• [REQUIRED WORK]
Extract the lines of the data from the very first line through the line that contains "Nowości wydawnicze", both ends included, and reproduce them word for word with no changes.

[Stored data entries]
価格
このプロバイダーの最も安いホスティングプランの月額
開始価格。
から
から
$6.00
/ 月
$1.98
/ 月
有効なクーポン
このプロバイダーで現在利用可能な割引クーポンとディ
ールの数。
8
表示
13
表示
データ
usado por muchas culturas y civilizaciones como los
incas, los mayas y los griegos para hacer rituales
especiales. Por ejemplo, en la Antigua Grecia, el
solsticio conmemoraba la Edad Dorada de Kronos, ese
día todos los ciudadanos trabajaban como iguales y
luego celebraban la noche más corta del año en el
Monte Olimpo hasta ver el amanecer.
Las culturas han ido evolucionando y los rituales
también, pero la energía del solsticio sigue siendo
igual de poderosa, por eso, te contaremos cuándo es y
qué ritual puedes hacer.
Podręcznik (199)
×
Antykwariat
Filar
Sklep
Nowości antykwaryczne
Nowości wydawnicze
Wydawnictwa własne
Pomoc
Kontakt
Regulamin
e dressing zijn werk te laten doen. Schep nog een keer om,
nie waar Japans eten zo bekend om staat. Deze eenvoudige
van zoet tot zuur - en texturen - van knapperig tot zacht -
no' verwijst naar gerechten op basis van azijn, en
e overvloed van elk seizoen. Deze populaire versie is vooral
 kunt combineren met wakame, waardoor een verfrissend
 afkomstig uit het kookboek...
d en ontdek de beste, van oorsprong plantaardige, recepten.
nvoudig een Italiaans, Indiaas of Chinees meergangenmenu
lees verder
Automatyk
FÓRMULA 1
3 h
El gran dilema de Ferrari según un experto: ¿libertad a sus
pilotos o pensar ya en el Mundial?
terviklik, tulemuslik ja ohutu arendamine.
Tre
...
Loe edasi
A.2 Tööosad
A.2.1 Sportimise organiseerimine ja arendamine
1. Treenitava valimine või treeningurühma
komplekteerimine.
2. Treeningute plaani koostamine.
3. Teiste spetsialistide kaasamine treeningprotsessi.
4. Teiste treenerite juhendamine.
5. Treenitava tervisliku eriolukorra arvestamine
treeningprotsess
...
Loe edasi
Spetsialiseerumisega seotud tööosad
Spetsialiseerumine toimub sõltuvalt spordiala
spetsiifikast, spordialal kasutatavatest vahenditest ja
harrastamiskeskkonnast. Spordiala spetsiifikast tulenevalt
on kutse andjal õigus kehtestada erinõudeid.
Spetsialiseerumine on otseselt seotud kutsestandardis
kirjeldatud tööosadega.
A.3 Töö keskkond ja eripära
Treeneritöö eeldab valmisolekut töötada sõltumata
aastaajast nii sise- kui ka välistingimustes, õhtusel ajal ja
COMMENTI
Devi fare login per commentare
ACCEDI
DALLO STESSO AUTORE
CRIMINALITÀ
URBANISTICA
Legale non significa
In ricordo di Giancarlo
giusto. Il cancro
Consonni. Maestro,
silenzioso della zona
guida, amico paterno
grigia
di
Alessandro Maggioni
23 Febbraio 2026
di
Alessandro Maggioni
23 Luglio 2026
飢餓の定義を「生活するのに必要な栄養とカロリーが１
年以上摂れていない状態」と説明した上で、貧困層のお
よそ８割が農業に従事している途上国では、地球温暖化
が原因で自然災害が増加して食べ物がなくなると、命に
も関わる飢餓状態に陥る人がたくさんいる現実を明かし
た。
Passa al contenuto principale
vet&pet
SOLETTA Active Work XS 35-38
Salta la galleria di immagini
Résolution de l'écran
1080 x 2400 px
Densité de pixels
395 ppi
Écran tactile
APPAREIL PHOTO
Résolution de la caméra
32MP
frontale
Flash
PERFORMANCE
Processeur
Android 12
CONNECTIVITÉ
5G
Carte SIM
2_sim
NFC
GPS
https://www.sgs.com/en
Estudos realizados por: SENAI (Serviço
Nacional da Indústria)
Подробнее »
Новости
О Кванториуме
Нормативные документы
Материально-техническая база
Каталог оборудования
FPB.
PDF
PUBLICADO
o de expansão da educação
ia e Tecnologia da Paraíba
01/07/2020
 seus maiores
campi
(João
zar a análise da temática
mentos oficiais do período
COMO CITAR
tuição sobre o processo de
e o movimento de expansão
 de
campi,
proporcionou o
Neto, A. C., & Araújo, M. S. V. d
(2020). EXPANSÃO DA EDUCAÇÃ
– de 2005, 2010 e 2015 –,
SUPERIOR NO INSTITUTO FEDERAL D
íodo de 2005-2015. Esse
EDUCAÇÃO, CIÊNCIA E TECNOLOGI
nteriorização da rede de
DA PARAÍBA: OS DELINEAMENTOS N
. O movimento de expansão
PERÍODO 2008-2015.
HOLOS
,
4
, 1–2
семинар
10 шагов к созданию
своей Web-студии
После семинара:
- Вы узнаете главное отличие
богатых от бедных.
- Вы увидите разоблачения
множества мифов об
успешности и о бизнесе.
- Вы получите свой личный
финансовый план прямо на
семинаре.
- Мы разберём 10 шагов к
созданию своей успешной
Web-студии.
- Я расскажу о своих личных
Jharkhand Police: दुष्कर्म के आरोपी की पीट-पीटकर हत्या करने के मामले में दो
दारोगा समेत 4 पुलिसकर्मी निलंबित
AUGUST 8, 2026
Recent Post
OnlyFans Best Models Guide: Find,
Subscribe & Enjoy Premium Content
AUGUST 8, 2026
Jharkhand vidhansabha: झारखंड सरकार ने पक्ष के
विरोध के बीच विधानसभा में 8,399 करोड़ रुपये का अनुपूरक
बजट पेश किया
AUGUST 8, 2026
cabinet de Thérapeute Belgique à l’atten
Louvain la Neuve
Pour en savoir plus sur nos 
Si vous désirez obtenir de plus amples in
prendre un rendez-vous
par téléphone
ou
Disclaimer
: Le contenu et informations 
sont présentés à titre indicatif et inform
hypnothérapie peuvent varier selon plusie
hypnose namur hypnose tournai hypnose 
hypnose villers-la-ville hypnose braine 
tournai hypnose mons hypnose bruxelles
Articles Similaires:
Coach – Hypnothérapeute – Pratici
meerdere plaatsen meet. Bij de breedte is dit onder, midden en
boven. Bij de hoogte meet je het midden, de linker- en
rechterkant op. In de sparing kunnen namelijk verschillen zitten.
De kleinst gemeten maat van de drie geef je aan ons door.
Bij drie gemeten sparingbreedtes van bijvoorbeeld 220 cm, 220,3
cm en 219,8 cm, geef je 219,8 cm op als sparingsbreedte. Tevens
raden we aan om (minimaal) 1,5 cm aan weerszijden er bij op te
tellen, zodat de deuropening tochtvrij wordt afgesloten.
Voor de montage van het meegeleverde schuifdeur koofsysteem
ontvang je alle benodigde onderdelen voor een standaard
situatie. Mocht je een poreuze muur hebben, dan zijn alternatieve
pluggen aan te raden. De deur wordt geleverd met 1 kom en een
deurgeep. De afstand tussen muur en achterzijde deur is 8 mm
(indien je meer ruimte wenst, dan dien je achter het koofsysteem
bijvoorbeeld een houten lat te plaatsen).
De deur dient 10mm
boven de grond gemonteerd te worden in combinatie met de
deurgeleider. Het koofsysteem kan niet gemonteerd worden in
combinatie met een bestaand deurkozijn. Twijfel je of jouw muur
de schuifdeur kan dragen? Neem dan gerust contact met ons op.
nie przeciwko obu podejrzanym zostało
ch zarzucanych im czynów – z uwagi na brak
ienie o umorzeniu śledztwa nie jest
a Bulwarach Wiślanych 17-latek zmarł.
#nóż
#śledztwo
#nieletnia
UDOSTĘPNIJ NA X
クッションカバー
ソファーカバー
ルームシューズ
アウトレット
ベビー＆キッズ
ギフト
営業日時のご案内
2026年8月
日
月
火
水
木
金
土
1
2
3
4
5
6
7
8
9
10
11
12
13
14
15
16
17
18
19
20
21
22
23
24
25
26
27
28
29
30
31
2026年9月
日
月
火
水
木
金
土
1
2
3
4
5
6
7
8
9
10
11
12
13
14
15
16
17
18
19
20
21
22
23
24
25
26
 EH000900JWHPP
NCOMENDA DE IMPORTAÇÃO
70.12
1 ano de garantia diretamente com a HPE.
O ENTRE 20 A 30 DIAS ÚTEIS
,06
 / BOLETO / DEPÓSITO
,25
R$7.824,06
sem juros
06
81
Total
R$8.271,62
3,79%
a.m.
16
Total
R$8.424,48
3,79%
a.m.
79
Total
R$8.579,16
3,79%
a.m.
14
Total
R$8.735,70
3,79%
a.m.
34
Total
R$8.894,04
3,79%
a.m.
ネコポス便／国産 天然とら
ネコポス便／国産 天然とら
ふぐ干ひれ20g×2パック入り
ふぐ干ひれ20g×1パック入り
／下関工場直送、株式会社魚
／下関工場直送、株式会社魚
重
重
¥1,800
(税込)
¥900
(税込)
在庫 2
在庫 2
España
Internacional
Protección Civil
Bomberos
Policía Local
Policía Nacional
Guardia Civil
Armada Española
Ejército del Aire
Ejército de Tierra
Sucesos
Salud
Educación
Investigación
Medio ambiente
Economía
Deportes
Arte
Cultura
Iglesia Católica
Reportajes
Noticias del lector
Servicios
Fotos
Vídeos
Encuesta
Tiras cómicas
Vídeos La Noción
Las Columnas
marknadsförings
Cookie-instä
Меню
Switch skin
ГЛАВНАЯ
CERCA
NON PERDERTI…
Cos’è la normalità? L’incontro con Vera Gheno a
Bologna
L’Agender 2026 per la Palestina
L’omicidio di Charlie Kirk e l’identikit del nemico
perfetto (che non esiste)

• [EXERCISE RESULT]
価格
このプロバイダーの最も安いホスティングプランの月額
開始価格。
から
から
$6.00
/ 月
$1.98
/ 月
有効なクーポン
このプロバイダーで現在利用可能な割引クーポンとディ
ールの数。
8
表示
13
表示
データ
usado por muchas culturas y civilizaciones como los
incas, los mayas y los griegos para hacer rituales
especiales. Por ejemplo, en la Antigua Grecia, el
solsticio conmemoraba la Edad Dorada de Kronos, ese
día todos los ciudadanos trabajaban como iguales y
luego celebraban la noche más corta del año en el
Monte Olimpo hasta ver el amanecer.
Las culturas han ido evolucionando y los rituales
también, pero la energía del solsticio sigue siendo
igual de poderosa, por eso, te contaremos cuándo es y
qué ritual puedes hacer.
Podręcznik (199)
×
Antykwariat
Filar
Sklep
Nowości antykwaryczne
Nowości wydawnicze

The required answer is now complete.